Credit length refers to how long you’ve been using credit. It counts for 15% of a credit score. The longer the credit history, the better a credit score can be.

Credit length is affected by:

  • Closing old accounts – Doing so reduces credit length, which can impact credit ratings.
  • Opening new accounts – Credit length depends on the average age of credit accounts, so opening new accounts could temporarily negatively impact a credit score.
  • How long it’s been since you’ve used the accounts – Fully-paid off credit accounts, such as credit cards, are usually closed after a year of inactivity. Closed accounts are removed from credit reports after 10 years.  

It’s always a good idea to keep your older credit accounts open and active. If you want to reduce the number of accounts you have to manage, it might be better to close the newest ones if possible.

Check out how a decrease in credit card credit limits can impact credit scores.

Credit Mix

Credit mix is all the different types of credit you have, like credit cards, auto loans, personal loans, and mortgages. This counts for 10% of a credit score.

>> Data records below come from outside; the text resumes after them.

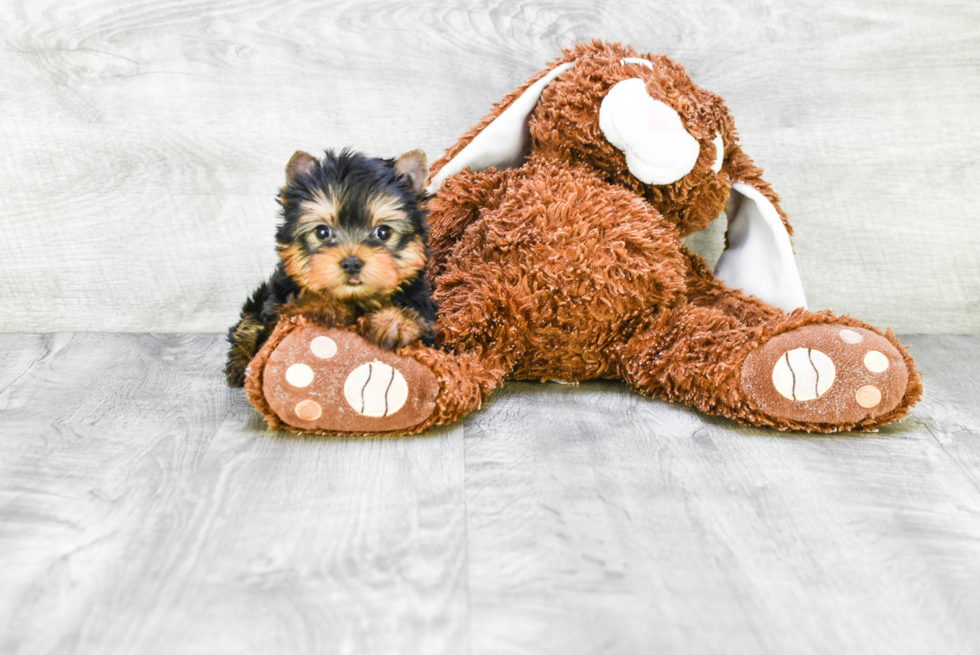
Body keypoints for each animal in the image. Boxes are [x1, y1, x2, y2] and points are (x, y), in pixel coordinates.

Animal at [228, 147, 434, 390]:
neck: (355, 298)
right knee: (247, 326)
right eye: (322, 232)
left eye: (383, 232)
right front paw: (325, 306)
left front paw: (395, 323)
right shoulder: (278, 309)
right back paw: (239, 367)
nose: (352, 263)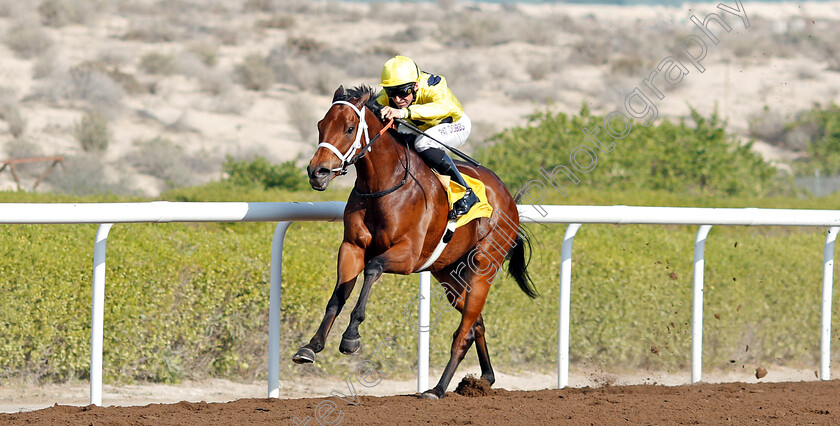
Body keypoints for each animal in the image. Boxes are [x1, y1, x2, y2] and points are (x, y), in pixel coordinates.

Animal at [296, 84, 536, 400]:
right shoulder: (351, 247)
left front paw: (351, 337)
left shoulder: (408, 256)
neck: (385, 184)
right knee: (476, 323)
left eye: (349, 128)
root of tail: (508, 198)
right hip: (450, 274)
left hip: (484, 265)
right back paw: (484, 378)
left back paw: (437, 388)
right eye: (320, 125)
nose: (317, 172)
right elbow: (338, 295)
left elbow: (372, 268)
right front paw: (311, 346)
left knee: (463, 333)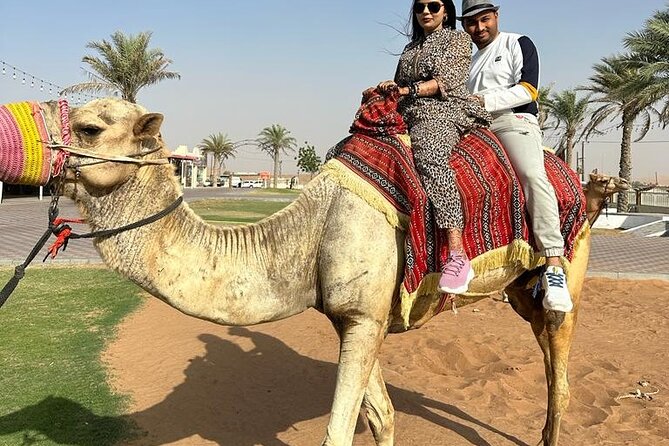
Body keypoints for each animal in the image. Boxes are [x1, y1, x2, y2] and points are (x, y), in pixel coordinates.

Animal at [6, 98, 592, 446]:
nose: (22, 149)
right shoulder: (355, 317)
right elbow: (382, 415)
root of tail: (573, 174)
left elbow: (339, 431)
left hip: (569, 253)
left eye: (89, 127)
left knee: (560, 368)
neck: (310, 229)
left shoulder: (364, 317)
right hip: (518, 289)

Credit mix is affected by:

  • The types of credit you have – Maintaining multiple types of credit in good standing shows healthy and diverse use of credit.
  • How many total accounts you have – Having many credit accounts but managing credit well can show healthy use of credit.

Make sure to have several types of credit and manage them all well to maintain healthy credit ratings.

Credit Inquiries

Whenever you apply for more credit, lenders usually check credit information by doing what’s called a “hard inquiry”. These can lower a credit score. Credit inquiries count for 10% of a credit score.

Credit inquiries are affected by:

  • Hard and soft inquiries – Hard inquiries affect a credit score temporarily, but soft inquiries, like retrieving your own credit information, do not. 
  • Multiple inquiries – Since a hard inquiry happens whenever you apply for new credit, multiple inquiries all with a short amount of time can make it look like you’re a high-risk borrower. The reason for this thinking is because a potential lender may think you’re taking on too much debt or have been rejected by many other lenders.

We recommend you try not to apply for a lot of new credit at once to avoid too many hard inquiries on your credit report.

Check out the 7 entities who can check credit

Bottom Line

Building and maintaining credit is important. A poor credit history can limit one to lenders that only offer financing with high costs of borrowing. Maintaining good credit history can help increase access to more affordable credit.